A couple of business collaborations ended over a three-year span.  One ended well having run its course, just a few months prior to the music stopping.  The later fell to the circumstances, making it time to pick up and try again.  I had seen glimpses of ‘the writing on the wall’ for quite a while in my handwriting (this is an example of where stubbornness isn’t always a quality) and knew that I needed to cause the latest change and jump into the pile of challenges that it takes, to move on.  My human battery would not hold a charge and I sensed that this change should be done while I still had my four-legged assistant, before I would not be able to rise out of bed, let alone to the occasion.  It was time to recycle my crippled career, in a new direction, with a new group, one more time.  Sarrah was eleven and half years old at this time with most of her life in the past and the dark cloud that all animal people are aware of, but try to ignore, was getting closer.

A working week alone with Sarrah at the Beach House in the late winter of Two Thousand Ten gave me time to do many things, one of which was to finally embrace this conclusion and scrounge up the energy required to get on with it.  While there I did some of the things that ease my mind, forms of what I suppose are mediation.  We walked many miles on the beach, through the dunes and down the roads.  The weather cooperated so I rode my motorcycle daily, around the community and the rural roads.  Most importantly, I simply sat in the sunshine with my best friend and watched her nap.

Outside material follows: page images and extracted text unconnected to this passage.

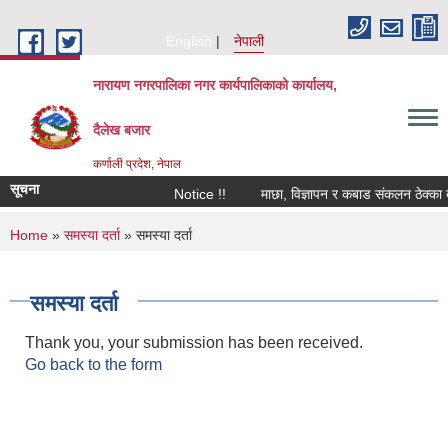
Skip to main content
English
नेपाली
नारायण नगरपालिका नगर कार्यपालिकाको कार्यालय,
दैलेख बजार
कर्णाली प्रदेश, नेपाल
सूचना
Notice !!
माछा, विज्ञापन र कबाड संकलन ठेक्का बन्दो
You are here
Home
»
समस्या दर्ता
» समस्या दर्ता
समस्या दर्ता
Thank you, your submission has been received.
Go back to the form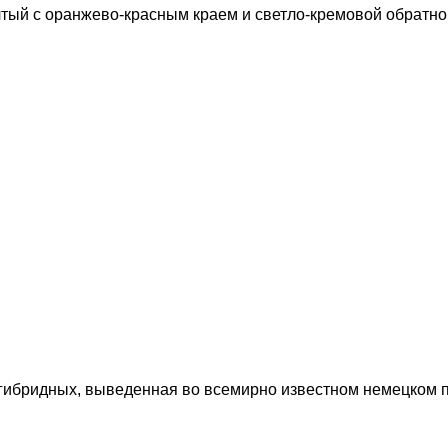
желтый с оранжево-красным краем и светло-кремовой обратно
о-гибридных, выведенная во всемирно известном немецком п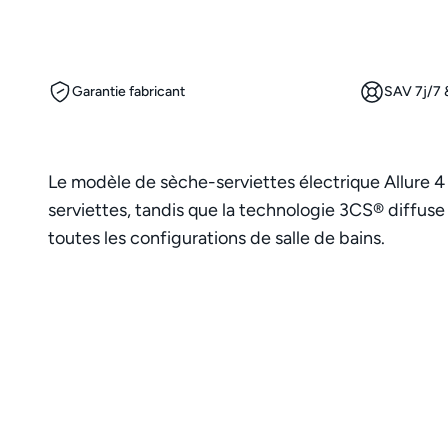
Garantie fabricant
SAV 7j/7 &
Le modèle de sèche-serviettes électrique Allure 
serviettes, tandis que la technologie 3CS® diffuse
toutes les configurations de salle de bains.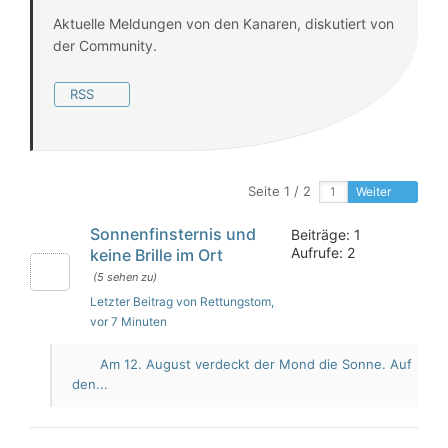
Aktuelle Meldungen von den Kanaren, diskutiert von
der Community.
RSS
Seite 1 / 2
Weiter
Sonnenfinsternis und
Beiträge: 1
Aufrufe: 2
keine Brille im Ort
(5 sehen zu)
Letzter Beitrag von Rettungstom
,
vor 7 Minuten
Am 12. August verdeckt der Mond die Sonne. Auf
den...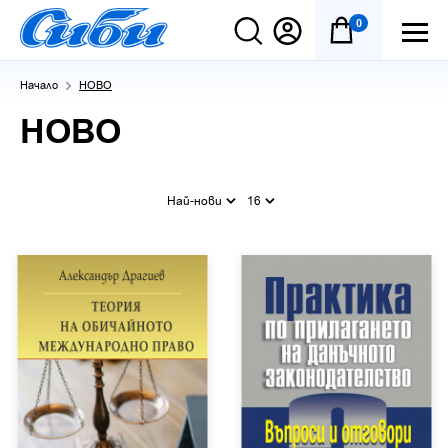
0
Начало
НОВО
НОВО
Най-нови
16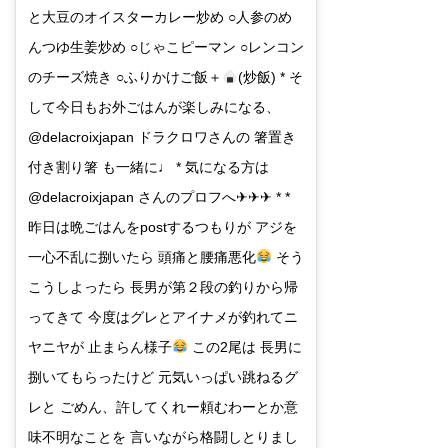
と大豆のオイスターカレー炒め ○人参のめ
んつゆ生姜炒め ○じゃこピーマン ○レンコン
のチーズ焼き ○ふりかけご飯＋
(炒飯) * そ
して今日もお外ごはんが楽しみになる、
@delacroixjapan ドラクロワさんの 箸置き
付き割り箸 も一緒に♩ * 気になる方は
@delacroixjapan さんのプロフへ✈︎✈︎✈︎ * *
昨日は晩ごはんをpostするつもりが アジを
一心不乱に捌いたら 頭痛と腰痛悪化
そう
こうしよったら 長男が第２段の釣りから帰
ってきて 今度はグレとアイナメが釣れてニ
ヤニヤが 止まらん様子
この2尾は 長男に
捌いてもらったけど 元気いっぱい跳ねるグ
レと ごめん、許してくれー頼むわーとか意
味不明なことを 言いながら格闘しとりまし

At each day’s end, we walked to the beach to watch the sun disappear into the ocean.  Every evening I watched my favorite movie, “The World’s Fastest Indian”.  This was my first lone stay at the Beach House.  The quiet time alone was good for me and I feel fortunate that Sarrah was with me for this experience.

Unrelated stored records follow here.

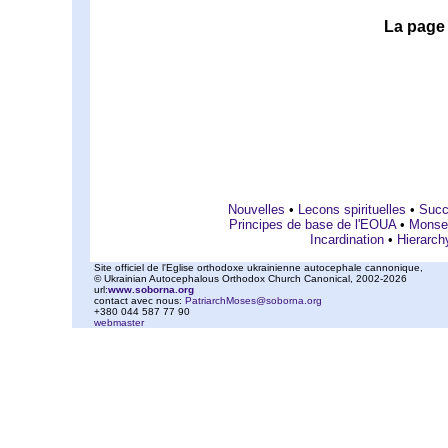
La page 
Nouvelles
•
Lecons spirituelles
•
Succ
Principes de base de l'EOUA
•
Monse
Incardination
•
Hierarch
Site officiel de l'Eglise orthodoxe ukrainienne autocephale cannonique,
© Ukrainian Autocephalous Orthodox Church Canonical, 2002-2026
url:
www.soborna.org
contact avec nous:
PatriarchMoses@soborna.org
+380 044 587 77 90
webmaster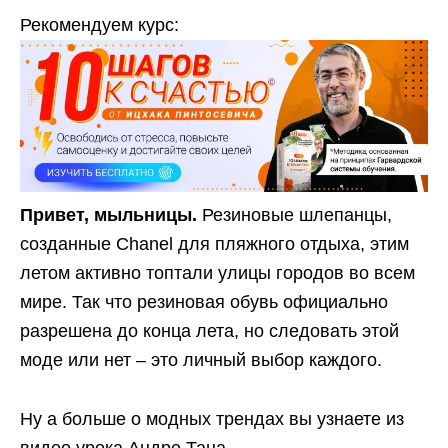
Рекомендуем курс:
Привет, мыльницы.
Резиновые шлепанцы,
созданные Chanel для пляжного отдыха, этим
летом активно топтали улицы городов во всем
мире. Так что резиновая обувь официально
разрешена до конца лета, но следовать этой
моде или нет – это личный выбор каждого.
Ну а больше о модных трендах вы узнаете из
видео урока Андре Тана.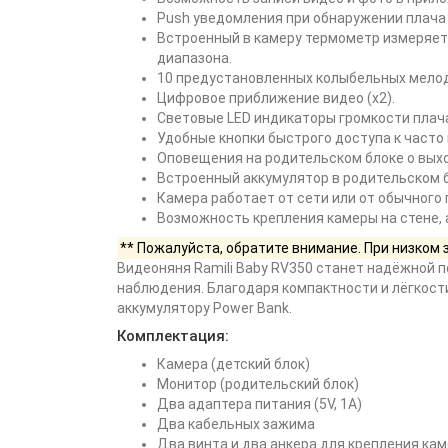
Push уведомления при обнаружении плача
Встроенный в камеру термометр измеряет 
диапазона.
10 предустановленных колыбельных мело
Цифровое приближение видео (x2).
Световые LED индикаторы громкости плача
Удобные кнопки быстрого доступа к часто
Оповещения на родительском блоке о выхо
Встроенный аккумулятор в родительском б
Камера работает от сети или от обычного 
Возможность крепления камеры на стене, 
** Пожалуйста, обратите внимание. При низком
Видеоняня Ramili Baby RV350 станет надёжной 
наблюдения. Благодаря компактности и лёгкости
аккумулятору Power Bank.
Комплектация:
Камера (детский блок)
Монитор (родительский блок)
Два адаптера питания (5V, 1A)
Два кабельных зажима
Два винта и два анкера для крепления кам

Shortly after returning, I met with another group who had expressed an interest in me, made ‘The Change’ and began the next chapter of my tired, working life story.  Around this time a movie titled “The Weary Kind” came out along with a soundtrack of the same name by Ryan Bingham that felt like a fitting battle song for the times (especially the lyrics “Somehow this don’t feel like home, anymore” and “Pick up your crazy heart and give it one more try”), Sarrah and I listened to this tune every morning as we rallied to fight on another day.